Por allá, la Copa América Centenario acapara el rating más elevado y, por fortuna, permite ver rodar la pelota. Por acá, el adefesio en que se ha convertido la AFA suma día tras día capítulos de oprobios y no hace más que seguir denigrando al fútbol argentino. En medio de aquel hecho deportivo que enciende ilusiones por la Selección y de esta inacabable colisión de intereses que da pena, existe lugar para un mercado de pases que se mueve a paso cansino y que sólo es agitado por la voluminosa billetera de Boca.

Tomás Elías González

Entre la plata que no abunda en la mayoría de los clubes, la ingeniería que tratan de hacer los dirigentes para cerrar contrataciones, las exigencias y los caprichos de los técnicos, la imposibilidad de competir con las plazas más poderosas del exterior, la vieja discusión surge cada vez que empieza a girar la ronda de transferencias: ¿quién debe comprar? ¿La dirigencia, que administra el dinero de la institución; o el entrenador, que es el especialista, el que conoce y analiza a los jugadores? ¿Y si el técnico la pifia, le hace gastar plata al club sin sentido y lo echan a los tres meses?

[Extractos de datos]:

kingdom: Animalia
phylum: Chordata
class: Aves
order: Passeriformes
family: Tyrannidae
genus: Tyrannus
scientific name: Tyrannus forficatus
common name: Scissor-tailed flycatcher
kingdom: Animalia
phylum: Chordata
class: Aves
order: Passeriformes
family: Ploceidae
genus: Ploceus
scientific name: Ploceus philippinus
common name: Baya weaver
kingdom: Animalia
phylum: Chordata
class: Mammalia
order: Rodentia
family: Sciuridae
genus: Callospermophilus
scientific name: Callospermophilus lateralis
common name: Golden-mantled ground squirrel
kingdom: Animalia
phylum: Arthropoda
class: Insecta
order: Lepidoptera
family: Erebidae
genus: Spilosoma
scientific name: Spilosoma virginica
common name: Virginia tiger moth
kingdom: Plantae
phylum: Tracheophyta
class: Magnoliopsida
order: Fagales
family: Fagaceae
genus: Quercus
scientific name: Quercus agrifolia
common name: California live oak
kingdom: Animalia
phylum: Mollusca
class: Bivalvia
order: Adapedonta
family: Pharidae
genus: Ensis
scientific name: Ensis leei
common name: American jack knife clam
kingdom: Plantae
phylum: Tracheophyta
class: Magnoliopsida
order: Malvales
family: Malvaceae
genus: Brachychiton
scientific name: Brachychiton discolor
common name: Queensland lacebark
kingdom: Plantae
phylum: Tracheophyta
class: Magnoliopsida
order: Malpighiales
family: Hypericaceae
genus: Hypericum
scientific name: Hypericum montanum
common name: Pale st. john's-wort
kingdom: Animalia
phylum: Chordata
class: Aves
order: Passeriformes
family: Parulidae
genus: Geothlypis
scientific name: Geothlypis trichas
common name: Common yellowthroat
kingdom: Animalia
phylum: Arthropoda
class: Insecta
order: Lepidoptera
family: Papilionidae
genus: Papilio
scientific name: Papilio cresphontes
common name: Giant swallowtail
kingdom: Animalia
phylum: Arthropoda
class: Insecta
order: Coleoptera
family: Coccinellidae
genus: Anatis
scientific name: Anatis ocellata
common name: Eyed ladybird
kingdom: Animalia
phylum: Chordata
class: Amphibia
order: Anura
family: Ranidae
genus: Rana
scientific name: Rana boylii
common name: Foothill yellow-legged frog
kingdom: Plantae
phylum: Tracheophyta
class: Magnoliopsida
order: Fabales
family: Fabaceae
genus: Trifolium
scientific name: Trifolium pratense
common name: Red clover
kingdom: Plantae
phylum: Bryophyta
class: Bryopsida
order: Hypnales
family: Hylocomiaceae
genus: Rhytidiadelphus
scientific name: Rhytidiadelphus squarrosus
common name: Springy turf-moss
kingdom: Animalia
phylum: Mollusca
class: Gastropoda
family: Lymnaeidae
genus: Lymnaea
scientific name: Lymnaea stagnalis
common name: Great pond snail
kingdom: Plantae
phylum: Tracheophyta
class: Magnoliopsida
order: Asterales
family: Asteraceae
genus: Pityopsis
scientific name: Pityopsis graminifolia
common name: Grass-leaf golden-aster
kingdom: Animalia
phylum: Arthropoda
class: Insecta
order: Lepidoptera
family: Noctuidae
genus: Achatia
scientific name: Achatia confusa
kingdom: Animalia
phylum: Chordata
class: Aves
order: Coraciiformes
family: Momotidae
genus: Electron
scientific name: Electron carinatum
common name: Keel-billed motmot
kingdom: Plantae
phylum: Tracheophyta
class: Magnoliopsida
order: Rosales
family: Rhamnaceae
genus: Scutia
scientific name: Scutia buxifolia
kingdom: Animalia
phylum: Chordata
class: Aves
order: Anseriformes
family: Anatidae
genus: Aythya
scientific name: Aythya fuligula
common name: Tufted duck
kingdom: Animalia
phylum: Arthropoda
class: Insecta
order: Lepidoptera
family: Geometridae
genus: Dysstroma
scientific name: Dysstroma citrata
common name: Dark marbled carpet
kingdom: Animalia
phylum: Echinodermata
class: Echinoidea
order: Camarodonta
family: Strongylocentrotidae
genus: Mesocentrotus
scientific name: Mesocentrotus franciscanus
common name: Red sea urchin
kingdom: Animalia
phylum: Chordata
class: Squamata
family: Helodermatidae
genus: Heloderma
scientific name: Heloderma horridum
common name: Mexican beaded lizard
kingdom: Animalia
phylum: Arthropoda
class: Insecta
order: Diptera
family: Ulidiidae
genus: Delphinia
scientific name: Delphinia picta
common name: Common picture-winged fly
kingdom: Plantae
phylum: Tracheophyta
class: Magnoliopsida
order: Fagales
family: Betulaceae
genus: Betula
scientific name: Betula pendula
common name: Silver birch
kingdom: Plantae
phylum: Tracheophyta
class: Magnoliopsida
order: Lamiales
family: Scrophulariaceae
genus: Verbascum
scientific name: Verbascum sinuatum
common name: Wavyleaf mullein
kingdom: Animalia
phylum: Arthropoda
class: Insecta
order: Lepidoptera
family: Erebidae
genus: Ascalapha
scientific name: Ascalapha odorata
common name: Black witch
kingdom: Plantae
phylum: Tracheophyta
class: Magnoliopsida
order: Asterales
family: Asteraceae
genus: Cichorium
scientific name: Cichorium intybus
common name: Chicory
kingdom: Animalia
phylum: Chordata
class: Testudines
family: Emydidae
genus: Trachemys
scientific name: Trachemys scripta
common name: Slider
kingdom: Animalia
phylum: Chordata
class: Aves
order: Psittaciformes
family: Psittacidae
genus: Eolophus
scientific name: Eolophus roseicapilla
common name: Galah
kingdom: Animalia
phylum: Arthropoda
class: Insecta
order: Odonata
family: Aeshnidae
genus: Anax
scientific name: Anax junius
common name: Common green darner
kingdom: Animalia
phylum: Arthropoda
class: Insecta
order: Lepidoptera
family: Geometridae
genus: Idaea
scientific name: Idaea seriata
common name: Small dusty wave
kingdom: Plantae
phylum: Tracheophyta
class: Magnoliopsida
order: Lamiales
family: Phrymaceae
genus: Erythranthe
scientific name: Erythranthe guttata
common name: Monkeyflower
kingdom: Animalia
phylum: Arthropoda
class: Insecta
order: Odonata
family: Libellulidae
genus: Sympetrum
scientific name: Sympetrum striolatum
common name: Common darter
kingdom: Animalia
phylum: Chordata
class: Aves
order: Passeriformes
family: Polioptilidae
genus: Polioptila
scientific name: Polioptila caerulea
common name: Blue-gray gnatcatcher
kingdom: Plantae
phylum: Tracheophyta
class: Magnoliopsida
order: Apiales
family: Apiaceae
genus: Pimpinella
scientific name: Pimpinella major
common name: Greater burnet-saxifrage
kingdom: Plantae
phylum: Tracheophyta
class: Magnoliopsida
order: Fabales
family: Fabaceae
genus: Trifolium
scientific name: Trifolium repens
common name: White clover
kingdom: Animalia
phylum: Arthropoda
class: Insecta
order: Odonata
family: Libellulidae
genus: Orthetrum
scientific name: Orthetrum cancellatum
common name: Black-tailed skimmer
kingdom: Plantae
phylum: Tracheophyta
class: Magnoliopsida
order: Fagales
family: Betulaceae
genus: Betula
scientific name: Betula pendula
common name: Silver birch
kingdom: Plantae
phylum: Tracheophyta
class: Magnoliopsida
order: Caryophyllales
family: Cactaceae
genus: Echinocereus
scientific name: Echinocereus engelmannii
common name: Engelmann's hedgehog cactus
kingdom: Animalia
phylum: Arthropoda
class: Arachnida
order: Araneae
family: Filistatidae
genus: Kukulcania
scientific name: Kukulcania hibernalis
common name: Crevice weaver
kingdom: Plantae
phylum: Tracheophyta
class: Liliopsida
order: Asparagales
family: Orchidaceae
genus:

[Tareas a realizar]:
1. Escribe el fragmento del texto sobre el mercado de pases que empieza en las palabras que contienen "Por allá, la" y termina después de "billetera de Boca.".
2. Convierte en una lista breve el párrafo del texto sobre el mercado de pases que comienza con "Entre la plata que no abunda", conservando sus datos principales.
3. Retoma el texto sobre el mercado de pases y continúalo a partir de donde termina.

[Respuestas por tarea]:
1.
Por allá, la Copa América Centenario acapara el rating más elevado y, por fortuna, permite ver rodar la pelota. Por acá, el adefesio en que se ha convertido la AFA suma día tras día capítulos de oprobios y no hace más que seguir denigrando al fútbol argentino. En medio de aquel hecho deportivo que enciende ilusiones por la Selección y de esta inacabable colisión de intereses que da pena, existe lugar para un mercado de pases que se mueve a paso cansino y que sólo es agitado por la voluminosa billetera de Boca.

2.
- En la mayoría de los clubes no abunda el dinero.
- Los dirigentes tratan de hacer ingeniería para cerrar contrataciones.
- Los técnicos tienen exigencias y caprichos.
- Es imposible competir con las plazas más poderosas del exterior.
- En cada ronda de transferencias surge la vieja discusión sobre quién debe comprar: la dirigencia, que administra el dinero de la institución, o el entrenador, que es el especialista y conoce y analiza a los jugadores.
- Queda la duda de qué pasa si el técnico se equivoca, hace gastar dinero al club sin sentido y lo echan a los tres meses.

3.
En River, un caso emblemático, Marcelo Gallardo -junto a Enzo Francescoli, el secretario técnico- eligió a casi todos los últimos refuerzos (salvo Joaquín Arzura). Y la pegó poco y nada, a excepción de Lucas Alario. En Boca, en tiempos de Rodolfo Arruabarrena, Daniel Osvaldo y Carlos Tevez llegaron a Brandsen 805 por obra y gracia de Daniel Angelici. A Carlitos, obviamente, el Vasco lo aceptó con el mayor gusto. La historia de Osvaldo concluyó dos veces mal, la segunda ya con Guillermo Barros Schelotto al mando del plantel. Ahora, el Mellizo solicitó a Darío Benedetto; y consensuó con los dirigentes sobre los arribos de Fernando Zuqui y Walter Bou. En Lanús, Guillermo tuvo tres aciertos notables: los paraguayos Gustavo Gómez (al que pretende en Boca), Miguel Almirón y Víctor Ayala. Jorge Almirón, flamante campeón, le puso el ojo a Iván Marcone y a José Luis Gómez, y no falló: resultaron piezas esenciales del gran Lanús de hoy.

La clave, como siempre, está en la delgada línea que separa al éxito de la derrota.